Choosing to Teach | Aga Khan Academies

Choosing to Teach

05 December 2017

Sandra Fonseca presently facilitates the Teacher Preparation Program (TPP) at the Aga Khan Academy Hyderabad. She is also a teacher and part-time professor on secondment from the Ontario Ministry of Education, Canada to the Aga Khan Academy. She shares her experience of working with new teachers who are part of the innovative training program which is an initiative of the Academies Network - begun in Mombasa and now functioning and making a huge impact across all three existing academies. 

The TPP institute at AKA MombasaThis November, I participated and assisted in the “Choosing to Teach” institute at the Aga Khan Academy in Mombasa, Kenya. Having taught and mentored teachers for over 20 years at schools and the faculties of education in Canada, the U.S, India and the West Indies, I was delighted at the opportunity to interact with new teachers, drawn from universities across Kenya.

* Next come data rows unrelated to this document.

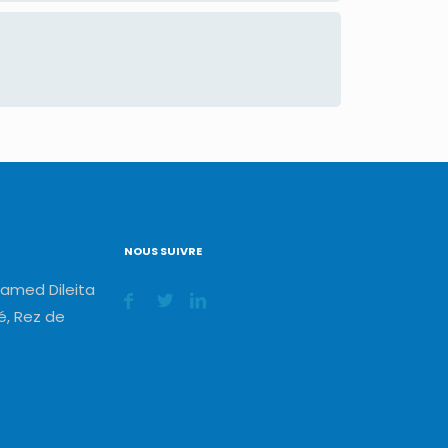
NOUS SUIVRE
amed Dileita
, Rez de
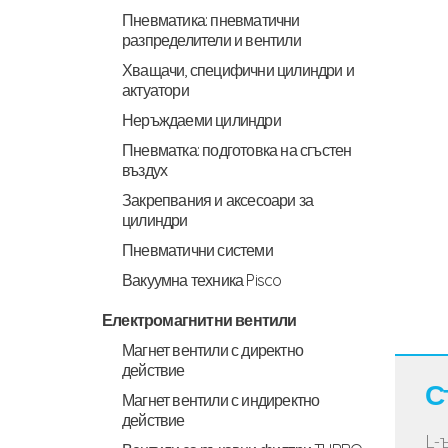
Пневматика: пневматични
разпределители и вентили
Хващачи, специфични цилиндри и
актуатори
Неръждаеми цилиндри
Пневматка: подготовка на сгъстен
въздух
Закрепвания и аксесоари за
цилиндри
Пневматични системи
Вакуумна техника Pisco
Електромагнитни вентили
Магнет вентили с директно
действие
С
Магнет вентили с индиректно
действие
L-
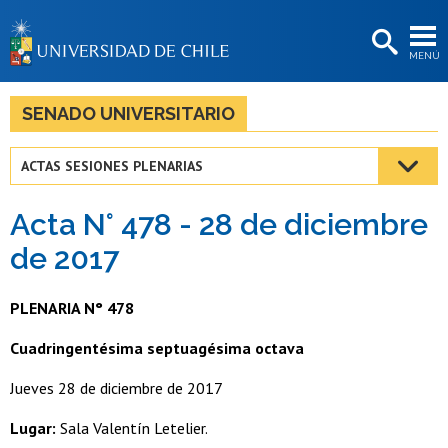
EXTENSIÓN
MENÚ
BIBLIOTECAS
LA UNIVERSIDAD
SENADO UNIVERSITARIO
Postulantes
ACTAS SESIONES PLENARIAS
Estudiantes
Acta N° 478 - 28 de diciembre
Académicas/os
de 2017
Funcionarias/os
PLENARIA N° 478
Egresadas/os
Cuadringentésima septuagésima octava
Jueves 28 de diciembre de 2017
Lugar:
Sala Valentín Letelier.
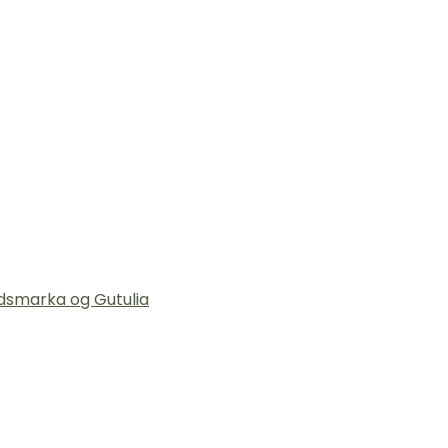
dsmarka og Gutulia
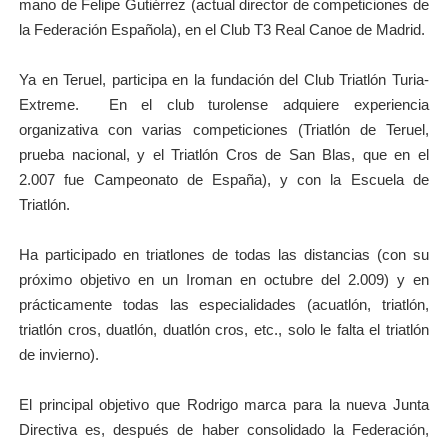
mano de Felipe Gutiérrez (actual director de competiciones de
la Federación Española), en el Club T3 Real Canoe de Madrid.
Ya en Teruel, participa en la fundación del Club Triatlón Turia-
Extreme. En el club turolense adquiere experiencia
organizativa con varias competiciones (Triatlón de Teruel,
prueba nacional, y el Triatlón Cros de San Blas, que en el
2.007 fue Campeonato de España), y con la Escuela de
Triatlón.
Ha participado en triatlones de todas las distancias (con su
próximo objetivo en un Iroman en octubre del 2.009) y en
prácticamente todas las especialidades (acuatlón, triatlón,
triatlón cros, duatlón, duatlón cros, etc., solo le falta el triatlón
de invierno).
El principal objetivo que Rodrigo marca para la nueva Junta
Directiva es, después de haber consolidado la Federación,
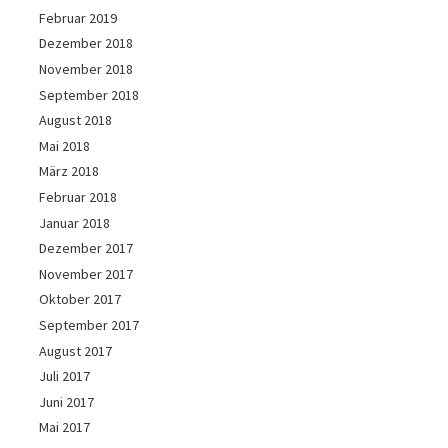
Februar 2019
Dezember 2018
November 2018
September 2018
August 2018
Mai 2018
März 2018
Februar 2018
Januar 2018
Dezember 2017
November 2017
Oktober 2017
September 2017
August 2017
Juli 2017
Juni 2017
Mai 2017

The “Choosing to Teach” institute is three-week professional development initiative and the beginning of an 18-month TPP at the Academy. The program reflects the vision of His Highness the Aga Khan to develop local teachers and to create a culture of teaching excellence that will serve the local community. Jonathon Marsh, Manager, Professional Development and Tom Abuto, Program Coordinator, lead the TPP, which runs across the academies in Mombasa, Maputo and Hyderabad. This initiative benefits from the tremendous involvement, time and mentorship of teachers and administrators at the Academies. Throughout the institute, teachers were challenged to think critically through workshops conducted by academy teachers and visiting educators, classroom teaching, research and extracurricular activities.

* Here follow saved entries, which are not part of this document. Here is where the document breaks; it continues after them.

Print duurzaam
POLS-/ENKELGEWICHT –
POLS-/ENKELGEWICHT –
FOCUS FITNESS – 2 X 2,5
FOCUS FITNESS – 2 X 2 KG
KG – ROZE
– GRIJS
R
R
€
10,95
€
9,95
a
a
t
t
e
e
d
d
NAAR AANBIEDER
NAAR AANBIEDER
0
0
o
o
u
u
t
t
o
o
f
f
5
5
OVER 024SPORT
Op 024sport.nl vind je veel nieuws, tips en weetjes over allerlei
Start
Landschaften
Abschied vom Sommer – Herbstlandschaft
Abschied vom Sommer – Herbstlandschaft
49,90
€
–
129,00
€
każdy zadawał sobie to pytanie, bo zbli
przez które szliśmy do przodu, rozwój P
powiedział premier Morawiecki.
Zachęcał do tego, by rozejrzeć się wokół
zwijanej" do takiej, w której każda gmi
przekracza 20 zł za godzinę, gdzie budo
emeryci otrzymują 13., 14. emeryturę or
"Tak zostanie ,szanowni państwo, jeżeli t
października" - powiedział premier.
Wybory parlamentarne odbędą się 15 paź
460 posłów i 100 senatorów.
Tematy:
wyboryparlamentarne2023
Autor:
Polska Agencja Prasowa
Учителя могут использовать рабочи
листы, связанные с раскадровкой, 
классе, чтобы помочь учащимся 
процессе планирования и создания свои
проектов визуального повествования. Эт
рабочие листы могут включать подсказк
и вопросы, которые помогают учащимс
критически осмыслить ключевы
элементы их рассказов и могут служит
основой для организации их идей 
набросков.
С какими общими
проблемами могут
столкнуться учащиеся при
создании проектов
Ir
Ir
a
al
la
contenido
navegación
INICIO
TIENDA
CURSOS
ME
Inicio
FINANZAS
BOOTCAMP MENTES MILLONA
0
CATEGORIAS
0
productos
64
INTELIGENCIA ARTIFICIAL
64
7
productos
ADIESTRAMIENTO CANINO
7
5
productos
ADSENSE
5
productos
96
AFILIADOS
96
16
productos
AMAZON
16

The institute culminated in a portfolio presentation where the participants shared stories of their learning journey and reflections with the academy staff. As I sat and listened to each story in Mombasa, I sensed a quiet confidence in their voices and demeanor as they proudly elaborated on some of what they learned - their Philosophy of Education, Bloom’s taxonomy, the use of Translanguaging, the benefits of Inquiry based Instruction, the need for Differentiated instruction, and their understanding of Effective Feedback.

“What I learned here in these weeks has really changed me as teacher. The most important thing I learned was to be a reflective learner,” said Fiona, a participant at the Institute. Iyad talked about his favorite Kikuyu proverb, “To come out of one’s house means learning”, words that helped him move out of his comfort zone. Phelly shared her journey with sketches of feet to illustrate her first tentative steps to the many small steps she took each day. Angela compared her experience to a tree with the roots grounded in her prior knowledge and the branches representing where she wanted to go using the knowledge and skills to help the community. Patrick shared a picture of a cat looking at a reflection of a lion in the mirror – something that makes him aspire to be bold and courageous.

On the last day, Head of the Academy Ray Zinsli, chief guests Mr. Bosire who represented the Regional Director of Education Mr. Abdi Kadir Kike and the County Director of Education, Teacher Service Commission, Mrs. Mwakisha spoke candidly about the ‘hard work’ of being a good effective teacher. Mr. Bosire and Mr. Mwakisha spoke about the Kenyan context urging these young teachers to be ambassadors for Kenya, and to always ensure that the learner is at the heart of all decisions in education.

The TPP is an impressive program and the cross section of students at the institute would easily be on par with the best students from the universities where I have taught. While it would be cumbersome to name each of the students and their achievement, each one was a shining star in their own right. It was a great honor and privilege to work closely with reflective, dedicated and open-minded teachers - determined to make a difference in the lives of the learner and the community. For these new young teachers - the stories of their learning journey does not end here but is a story that is just beginning.

I hope that the TPP program grows exponentially as it draws talented students from universities across Kenya, Mozambique and India that will act as future change-agents to transform education. I am certain that future research into the benefits of the program will reveal substantial gains for education.